Sample size of black resumes is: 2435
Sample size of white resumes is: 2435
Proportion of black resumes that received responses is 0.064
Proportion of white resumes that received responses 0.097


If each of the number of white resume responses, white resume non-responses, black resume responses, black resume non-responses are all greater than 5, then the CLT applies and we can do hypothesis testing!  As you'll see below, they are all much greater than 5.

In [49]:
n_b*p_b, n_b*(1-p_b),n_w*p_w, n_w*(1-p_w)

(157.0, 2278.0, 235.0, 2200.0)

# 2. What are the null and alternate hypotheses?

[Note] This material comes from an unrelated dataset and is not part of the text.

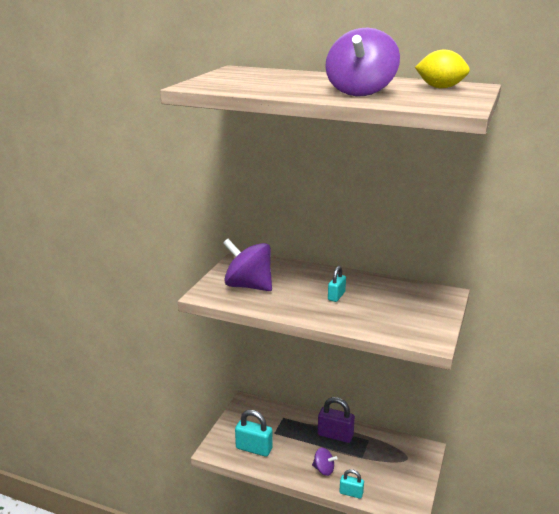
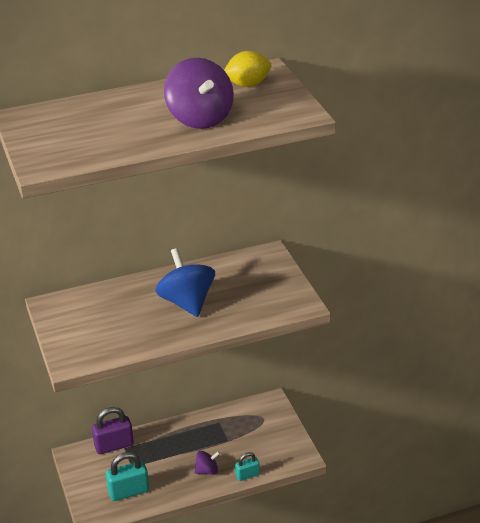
camera: 40 degrees left, 10 degrees up
(248, 286) = (98, 332): purple spinning top -> none
(335, 435) = (187, 435): purple padlock -> purple padlock (114, 445)
(336, 296) = (187, 302): turquoise padlock -> blue spinning top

**Null**: proportion of black resumes that received respones = proportion of white resumes that received responses

**Alternative**: proportion of black resume responses != proportion of white resume responses


# 3. Find margin of error, confidence interval, and p-value.

In [103]:
p_avg=(n_w*p_w+n_b*p_b)/(n_w+n_b)
standard_error=sqrt((p_avg*(1.0-p_avg))*((1.0/n_b)+(1.0/n_w)))
z=((p_w-p_b)-0)/standard_error
margin_of_error=1.96*sqrt((p_b*(1.0-p_b)/n_b)+(p_w*(1.0-p_w)/(n_w)))
conf_lower=(p_w-p_b)-margin_of_error
conf_upper=(p_w-p_b)+margin_of_error
p_value=(1.0-stats.norm.cdf(z))*2

In [102]:
print 'z: %.2f \n\
margin of error: %.3f \n\
95%% confidence interval: (%.3f, %.3f) \n\
p value: %.5f' %(z,margin_of_error,conf_lower,conf_upper,p_value)

z: 4.11 
margin of error: 0.015 
95% confidence interval: (0.017, 0.047) 
p value: 0.00004


# 4.  Discuss statistical significance.

We are 95% confident that the population proportion of white resumes that received responses is between .017 and .047 percentage points greater than the population proportion of black resumes that received respones.  

There is only a .004% likelihood of observing the observed difference in sample proportions or a difference more extreme assuming that the difference in population proportions is zero.  This low p value suggests that a greater proportion of white resumes receive responses compared with black resumes.